Texte de l`atelier de Judi Chamberlin. Présenté lors de L`Événement
Texte de l'atelier de Judi Chamberlin.
Présenté lors de
L’Événement « survivre et sur vivre » organisé par Folie/Culture
Québec, novembre 1997
Conférence de Judi Chamberlin
(traduit par Caroline Bérubé, Charles Rice, Nicole Leclerc et Vesta Jobidon)

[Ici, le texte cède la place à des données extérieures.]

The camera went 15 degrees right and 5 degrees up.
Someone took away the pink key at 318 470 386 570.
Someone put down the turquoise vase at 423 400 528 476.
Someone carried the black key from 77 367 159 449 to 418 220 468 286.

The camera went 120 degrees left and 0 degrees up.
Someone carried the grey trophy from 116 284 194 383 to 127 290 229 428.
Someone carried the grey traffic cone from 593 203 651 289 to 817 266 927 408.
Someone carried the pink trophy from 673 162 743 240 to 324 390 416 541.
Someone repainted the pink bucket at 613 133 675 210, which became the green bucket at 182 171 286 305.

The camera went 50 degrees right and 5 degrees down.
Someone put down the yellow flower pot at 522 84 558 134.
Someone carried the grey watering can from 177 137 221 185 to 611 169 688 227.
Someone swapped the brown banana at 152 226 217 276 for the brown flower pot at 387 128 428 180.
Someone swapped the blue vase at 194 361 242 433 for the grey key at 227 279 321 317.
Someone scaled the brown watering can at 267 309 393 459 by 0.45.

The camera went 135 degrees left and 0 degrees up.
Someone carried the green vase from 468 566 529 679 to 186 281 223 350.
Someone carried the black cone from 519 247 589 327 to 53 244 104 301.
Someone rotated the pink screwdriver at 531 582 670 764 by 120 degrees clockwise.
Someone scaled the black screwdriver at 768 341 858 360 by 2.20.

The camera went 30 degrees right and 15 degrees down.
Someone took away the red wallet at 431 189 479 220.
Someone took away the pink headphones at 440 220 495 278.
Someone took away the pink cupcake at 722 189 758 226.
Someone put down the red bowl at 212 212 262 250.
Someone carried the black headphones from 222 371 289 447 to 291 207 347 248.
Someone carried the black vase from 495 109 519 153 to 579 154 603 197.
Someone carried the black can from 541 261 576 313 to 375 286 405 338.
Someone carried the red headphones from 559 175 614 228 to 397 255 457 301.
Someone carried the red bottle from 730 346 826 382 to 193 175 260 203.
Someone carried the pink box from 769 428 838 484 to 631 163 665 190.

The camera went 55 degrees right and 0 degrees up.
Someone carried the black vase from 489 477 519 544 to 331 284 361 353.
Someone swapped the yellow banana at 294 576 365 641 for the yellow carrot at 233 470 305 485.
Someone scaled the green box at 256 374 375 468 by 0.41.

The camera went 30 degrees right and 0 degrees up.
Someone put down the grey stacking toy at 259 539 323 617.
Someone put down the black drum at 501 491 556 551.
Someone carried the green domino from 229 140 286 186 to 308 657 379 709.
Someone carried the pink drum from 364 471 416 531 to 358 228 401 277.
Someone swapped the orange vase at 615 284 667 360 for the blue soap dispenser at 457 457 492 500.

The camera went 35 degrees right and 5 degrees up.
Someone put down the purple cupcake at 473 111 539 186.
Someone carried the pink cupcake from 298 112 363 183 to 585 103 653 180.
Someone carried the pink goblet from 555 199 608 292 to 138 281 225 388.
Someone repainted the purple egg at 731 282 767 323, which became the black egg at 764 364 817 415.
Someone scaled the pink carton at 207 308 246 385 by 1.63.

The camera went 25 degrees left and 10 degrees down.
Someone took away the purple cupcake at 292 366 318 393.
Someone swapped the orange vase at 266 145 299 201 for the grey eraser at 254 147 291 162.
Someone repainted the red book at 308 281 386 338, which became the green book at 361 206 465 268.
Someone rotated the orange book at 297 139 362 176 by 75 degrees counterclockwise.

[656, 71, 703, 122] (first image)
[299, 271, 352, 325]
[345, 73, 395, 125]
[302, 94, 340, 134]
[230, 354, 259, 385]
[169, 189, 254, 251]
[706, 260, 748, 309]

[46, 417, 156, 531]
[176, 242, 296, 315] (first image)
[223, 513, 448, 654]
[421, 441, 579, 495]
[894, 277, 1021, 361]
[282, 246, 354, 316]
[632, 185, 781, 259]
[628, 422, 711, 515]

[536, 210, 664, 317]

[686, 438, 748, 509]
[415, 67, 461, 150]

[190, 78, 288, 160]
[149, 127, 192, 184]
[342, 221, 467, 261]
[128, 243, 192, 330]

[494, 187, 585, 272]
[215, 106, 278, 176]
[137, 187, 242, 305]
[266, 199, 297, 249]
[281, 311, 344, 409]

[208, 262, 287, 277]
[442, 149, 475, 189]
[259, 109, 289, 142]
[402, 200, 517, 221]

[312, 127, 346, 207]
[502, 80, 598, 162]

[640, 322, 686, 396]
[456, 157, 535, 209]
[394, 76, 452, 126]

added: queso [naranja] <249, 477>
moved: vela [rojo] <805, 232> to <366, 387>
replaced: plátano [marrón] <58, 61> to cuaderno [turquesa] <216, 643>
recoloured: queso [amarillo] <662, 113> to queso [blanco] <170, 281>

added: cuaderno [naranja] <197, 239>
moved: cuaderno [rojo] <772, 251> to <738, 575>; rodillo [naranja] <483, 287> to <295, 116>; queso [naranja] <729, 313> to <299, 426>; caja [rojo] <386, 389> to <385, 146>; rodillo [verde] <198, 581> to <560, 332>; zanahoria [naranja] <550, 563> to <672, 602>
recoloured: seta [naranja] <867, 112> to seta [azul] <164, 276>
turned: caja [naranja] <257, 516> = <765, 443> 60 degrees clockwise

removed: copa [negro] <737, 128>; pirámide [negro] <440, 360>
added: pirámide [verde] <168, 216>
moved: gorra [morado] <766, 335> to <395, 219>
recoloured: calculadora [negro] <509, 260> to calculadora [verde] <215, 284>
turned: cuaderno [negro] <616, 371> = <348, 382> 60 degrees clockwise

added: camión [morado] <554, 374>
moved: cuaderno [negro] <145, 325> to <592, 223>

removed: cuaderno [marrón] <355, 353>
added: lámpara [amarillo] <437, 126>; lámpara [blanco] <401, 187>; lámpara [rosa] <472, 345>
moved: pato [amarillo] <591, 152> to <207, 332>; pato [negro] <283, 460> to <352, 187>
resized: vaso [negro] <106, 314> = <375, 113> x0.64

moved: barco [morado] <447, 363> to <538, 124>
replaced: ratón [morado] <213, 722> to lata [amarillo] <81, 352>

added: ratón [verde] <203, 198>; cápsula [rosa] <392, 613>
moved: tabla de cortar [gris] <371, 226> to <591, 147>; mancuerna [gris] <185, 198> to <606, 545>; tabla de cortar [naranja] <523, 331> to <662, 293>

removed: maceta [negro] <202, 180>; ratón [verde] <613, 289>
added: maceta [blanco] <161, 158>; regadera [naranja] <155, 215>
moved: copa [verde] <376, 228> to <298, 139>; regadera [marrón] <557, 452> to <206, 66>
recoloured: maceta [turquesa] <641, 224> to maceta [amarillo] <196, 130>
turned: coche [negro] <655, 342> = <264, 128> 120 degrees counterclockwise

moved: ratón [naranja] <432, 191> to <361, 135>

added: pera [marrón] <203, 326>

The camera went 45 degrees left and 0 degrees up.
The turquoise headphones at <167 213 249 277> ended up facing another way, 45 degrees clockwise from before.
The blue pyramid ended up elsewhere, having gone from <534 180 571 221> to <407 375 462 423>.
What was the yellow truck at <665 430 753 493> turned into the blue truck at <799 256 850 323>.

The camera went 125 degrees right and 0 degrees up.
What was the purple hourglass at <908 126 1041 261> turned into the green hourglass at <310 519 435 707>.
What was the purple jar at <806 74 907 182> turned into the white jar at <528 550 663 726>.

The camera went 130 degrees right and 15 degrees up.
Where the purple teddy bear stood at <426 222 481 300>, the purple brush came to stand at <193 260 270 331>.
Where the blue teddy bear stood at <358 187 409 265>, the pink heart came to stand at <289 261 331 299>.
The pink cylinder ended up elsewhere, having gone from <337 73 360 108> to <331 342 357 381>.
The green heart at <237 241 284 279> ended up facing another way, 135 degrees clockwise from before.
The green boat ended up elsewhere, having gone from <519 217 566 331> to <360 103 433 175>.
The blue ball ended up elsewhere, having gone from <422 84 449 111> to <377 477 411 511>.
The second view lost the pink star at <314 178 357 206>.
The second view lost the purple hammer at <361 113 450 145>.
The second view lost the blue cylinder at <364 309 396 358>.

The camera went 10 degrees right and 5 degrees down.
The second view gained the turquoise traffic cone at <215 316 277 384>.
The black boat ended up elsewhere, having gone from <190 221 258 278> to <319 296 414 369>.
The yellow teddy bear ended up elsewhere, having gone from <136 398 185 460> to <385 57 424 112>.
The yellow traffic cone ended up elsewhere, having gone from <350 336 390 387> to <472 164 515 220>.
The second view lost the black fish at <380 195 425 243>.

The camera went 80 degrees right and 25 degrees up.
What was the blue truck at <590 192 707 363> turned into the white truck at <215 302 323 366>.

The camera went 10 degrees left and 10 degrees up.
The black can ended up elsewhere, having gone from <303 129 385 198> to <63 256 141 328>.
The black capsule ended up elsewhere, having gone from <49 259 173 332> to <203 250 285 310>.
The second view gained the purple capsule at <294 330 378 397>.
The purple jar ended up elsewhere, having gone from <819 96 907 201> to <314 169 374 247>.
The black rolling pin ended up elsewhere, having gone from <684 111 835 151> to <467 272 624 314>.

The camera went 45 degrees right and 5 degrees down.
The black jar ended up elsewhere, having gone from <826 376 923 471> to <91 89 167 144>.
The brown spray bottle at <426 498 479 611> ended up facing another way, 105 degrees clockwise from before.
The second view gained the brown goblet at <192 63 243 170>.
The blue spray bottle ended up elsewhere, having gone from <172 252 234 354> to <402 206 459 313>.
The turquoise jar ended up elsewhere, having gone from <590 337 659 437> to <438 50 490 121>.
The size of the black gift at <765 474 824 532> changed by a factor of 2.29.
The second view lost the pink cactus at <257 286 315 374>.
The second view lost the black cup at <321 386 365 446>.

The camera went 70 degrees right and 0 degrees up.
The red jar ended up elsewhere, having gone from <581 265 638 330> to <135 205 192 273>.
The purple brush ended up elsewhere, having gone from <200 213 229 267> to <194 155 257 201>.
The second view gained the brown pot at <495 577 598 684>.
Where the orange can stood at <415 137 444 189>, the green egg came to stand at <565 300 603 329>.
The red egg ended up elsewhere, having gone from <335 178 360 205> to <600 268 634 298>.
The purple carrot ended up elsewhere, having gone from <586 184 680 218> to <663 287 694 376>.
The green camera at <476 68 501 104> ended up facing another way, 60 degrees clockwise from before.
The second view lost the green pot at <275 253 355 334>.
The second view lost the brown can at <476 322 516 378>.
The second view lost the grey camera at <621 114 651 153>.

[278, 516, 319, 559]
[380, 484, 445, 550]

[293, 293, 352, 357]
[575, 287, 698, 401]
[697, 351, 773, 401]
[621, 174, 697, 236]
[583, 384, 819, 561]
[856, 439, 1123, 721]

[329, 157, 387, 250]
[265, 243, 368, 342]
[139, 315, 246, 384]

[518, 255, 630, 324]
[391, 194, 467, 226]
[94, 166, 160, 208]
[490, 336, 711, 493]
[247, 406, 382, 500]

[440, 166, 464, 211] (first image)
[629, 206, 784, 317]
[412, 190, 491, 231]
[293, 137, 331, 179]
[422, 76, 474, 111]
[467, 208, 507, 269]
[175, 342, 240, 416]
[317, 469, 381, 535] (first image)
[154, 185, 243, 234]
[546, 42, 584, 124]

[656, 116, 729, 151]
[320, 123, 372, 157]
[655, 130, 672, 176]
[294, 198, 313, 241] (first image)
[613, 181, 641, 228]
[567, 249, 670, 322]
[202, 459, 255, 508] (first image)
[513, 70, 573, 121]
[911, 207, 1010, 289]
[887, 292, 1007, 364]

Instigatrice du mouvement de défense des droits des personnes psychiatrisées aux États-Unis
dans les années soixante-dix, Judi Chamberlin, ex-psychiatrisée, a inspiré plusieurs groupes
communautaires oeuvrant en défense des droits. Elle est l’auteure du livre culte On Our Own :
Patient-Controlled Alternatives to the Mental Health System, publié en 1978.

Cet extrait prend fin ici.